Member of the India Parliament for Dindigul
- In office 1 September 2014 – 23 May 2019
- Constituency: Dindigul

Personal details
- Born: 25 May 1968 (age 57) Jallipatti, Dindigul, Tamil Nadu
- Party: All India Anna Dravida Munnetra Kazhagam
- Spouse: Smt. Vimalarani U
- Children: 2
- Alma mater: Tamil Nadu Open University, Government Law College, Madurai
- Occupation: Advocate

= M. Udhayakumar =

Indian politician

M Udhayakumar (born 1969) is an Indian politician, a Lawyer and Member of Parliament elected from Tamil Nadu. He is elected to the Lok Sabha from Dindigul constituency as an Anna Dravida Munnetra Kazhagam candidate in 2014 election. He is interested in the public service.

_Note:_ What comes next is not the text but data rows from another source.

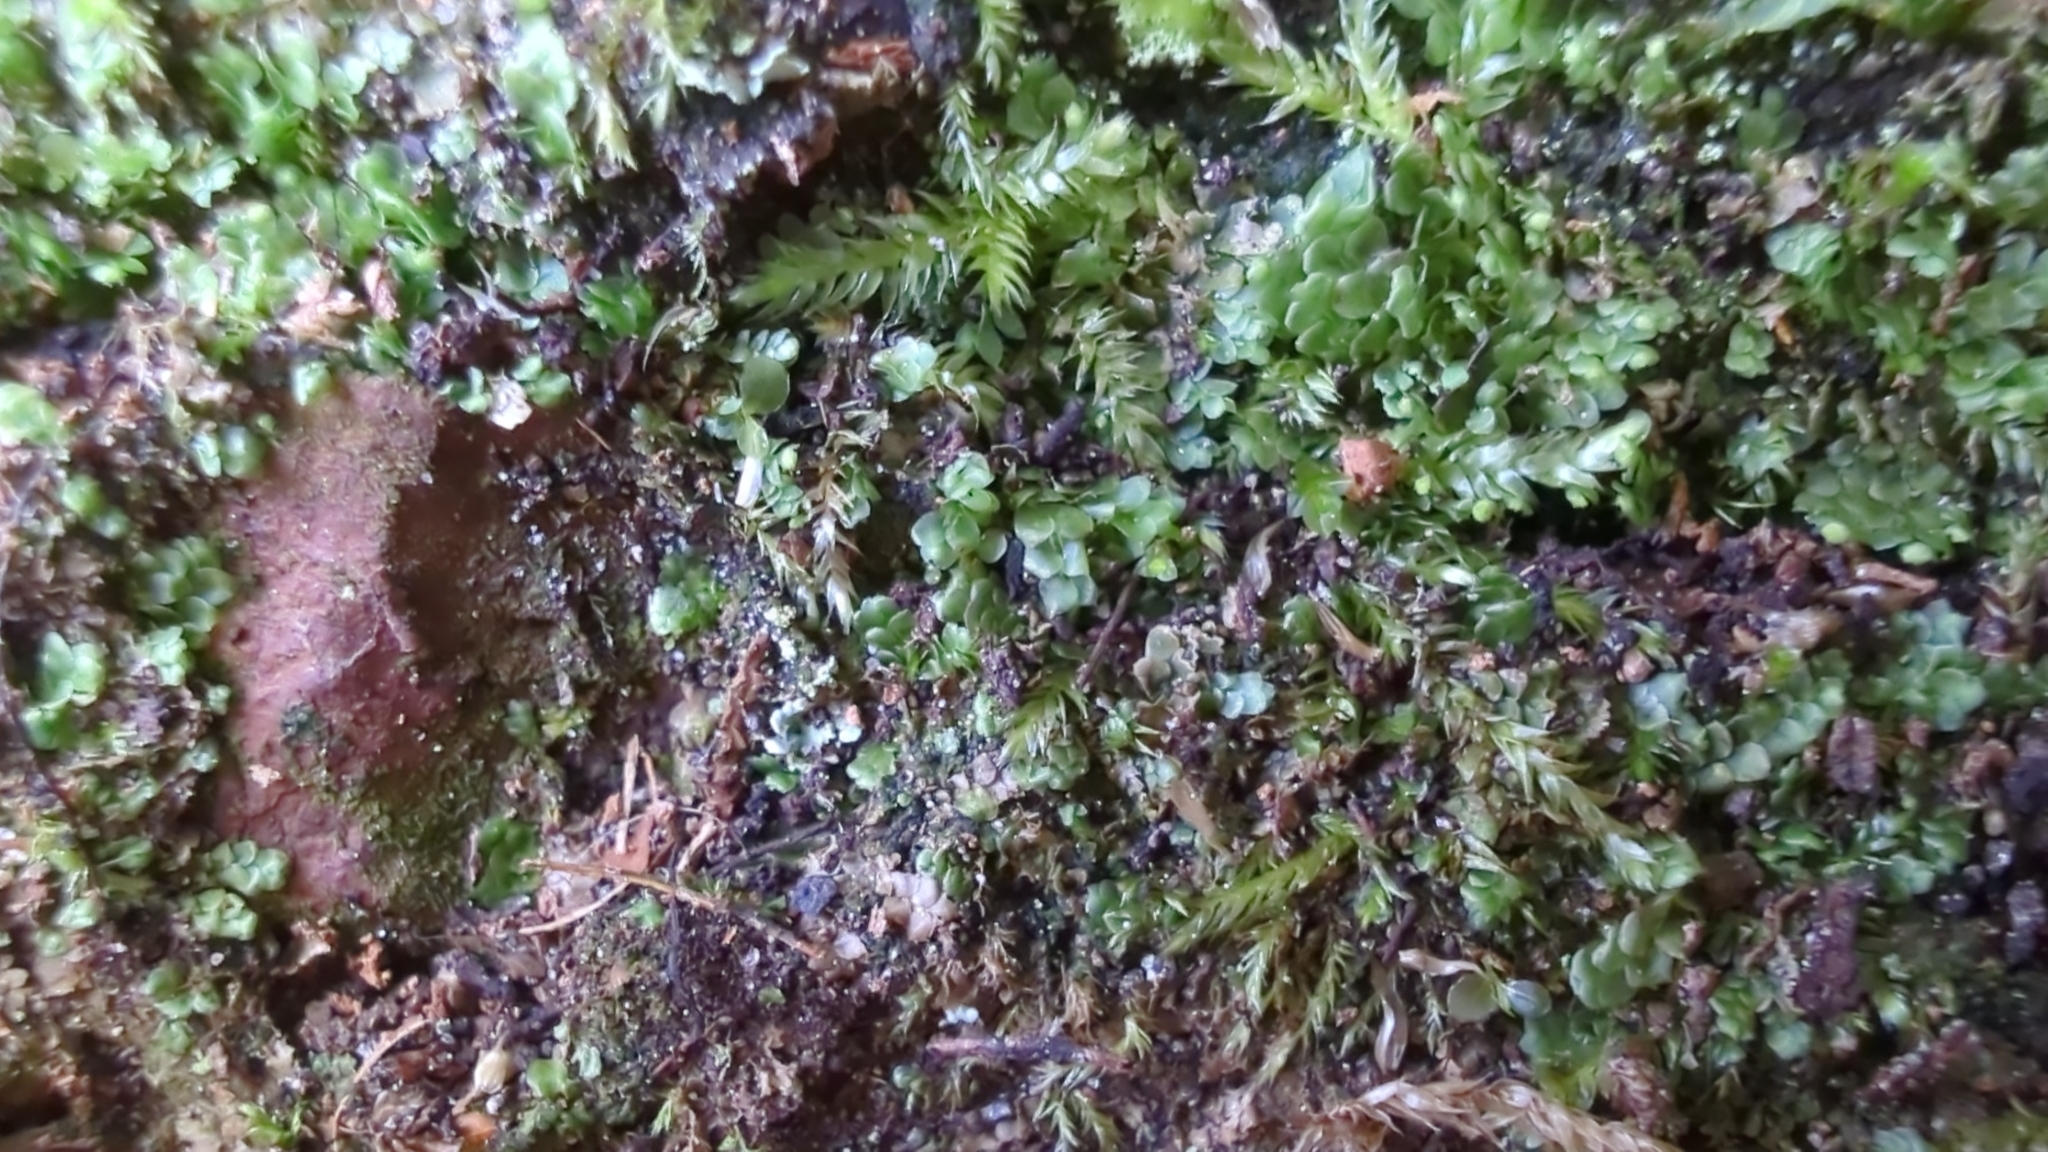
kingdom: Plantae
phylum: Marchantiophyta
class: Jungermanniopsida
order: Jungermanniales
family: Calypogeiaceae
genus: Calypogeia
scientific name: Calypogeia muelleriana
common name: Mueller s pouchwort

In 2014, he was elected to the 16th Lok Sabha with the massive vote counts of 5,12,000 by defeating Gandhirajan S of DMK party in Dindigul constituency.

In 2014, he was a Member of Standing Committee on Personnel, Public Grievances, Law and Justice

In 2014, he was a Member of Consultative Committee, Ministry of Youth Affairs and Sports

In 2006, Udhayakumar was the Vice Chairman of Town Panchayat, Nilakottai.